In a letter to his sister, Madame Verninac, written in 1821, Delacroix speaks of his desire to paint for the Salon the following year, and to ‘gain a little recognition’. In April 1822 he wrote to his friend Charles Soulier that he had been working hard and non-stop for two and a half months to precisely that end. The Salon opened on April 24, 1822 and Delacroix’s painting was exhibited under the title Dante et Virgile conduits par Phlégias, traversent le lac qui entoure les murailles de la ville infernale de Dité. The intense labour that was required to complete this painting in time left Delacroix weak and in need of recuperation.

Critics expressed a range of opinions about The Barque of Dante.
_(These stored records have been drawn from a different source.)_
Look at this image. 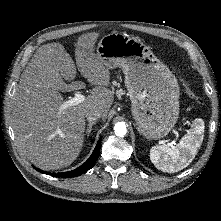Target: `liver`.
Here are the masks:
<instances>
[{"instance_id": "6515ba94", "label": "liver", "mask_w": 221, "mask_h": 221, "mask_svg": "<svg viewBox=\"0 0 221 221\" xmlns=\"http://www.w3.org/2000/svg\"><path fill=\"white\" fill-rule=\"evenodd\" d=\"M98 37V33H87L77 40V69L95 85L80 104L62 109L64 101L56 85L73 80L77 71L59 42L39 47L20 77L13 96L12 128L20 152L39 168L60 169L76 160L84 142L88 111L98 110L103 120L107 118L114 94L107 88L109 69L94 52Z\"/></svg>"}]
</instances>
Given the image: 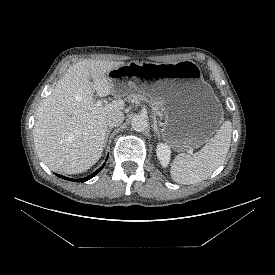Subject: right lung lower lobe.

One of the judges at the Salon, Étienne-Jean Delécluze, was uncomplimentary, calling the work ‘a real daub’ (une vraie tartouillade). Another judge, Antoine-Jean Gros, thought highly of it, describing it a ‘chastened Rubens’. An anonymous reviewer in Le Miroir expected Delacroix to become a ‘distinguished colourist’. One particularly favourable piece of criticism from up-and-coming lawyer Adolphe Thiers received wide circulation in the liberal periodical Le Constitutionnel.
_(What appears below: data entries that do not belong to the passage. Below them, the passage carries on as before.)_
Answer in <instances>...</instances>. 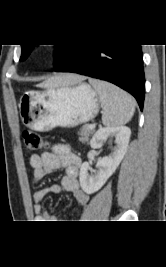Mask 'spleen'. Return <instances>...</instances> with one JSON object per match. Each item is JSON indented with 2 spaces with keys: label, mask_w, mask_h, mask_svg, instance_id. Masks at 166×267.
I'll return each instance as SVG.
<instances>
[{
  "label": "spleen",
  "mask_w": 166,
  "mask_h": 267,
  "mask_svg": "<svg viewBox=\"0 0 166 267\" xmlns=\"http://www.w3.org/2000/svg\"><path fill=\"white\" fill-rule=\"evenodd\" d=\"M89 82L99 95L105 126H122L131 120L136 106L132 96L105 81L90 79Z\"/></svg>",
  "instance_id": "obj_1"
}]
</instances>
In the summer of 1822, the French State purchased the painting for 2000 Francs, and moved it to the Musée du Luxembourg. Delacroix was delighted on hearing the news, although he feared the piece would be less admired for being viewed at close quarters. Some two year later he revisited the painting, reporting that it gave him much pleasure, but describing it as being insufficiently vigorous; a deficiency he had identified in the painting he was working on at the time, The Massacre at Chios. The painting was moved in 1874—eleven years after the death of the artist—to its present location, the Musée du Louvre.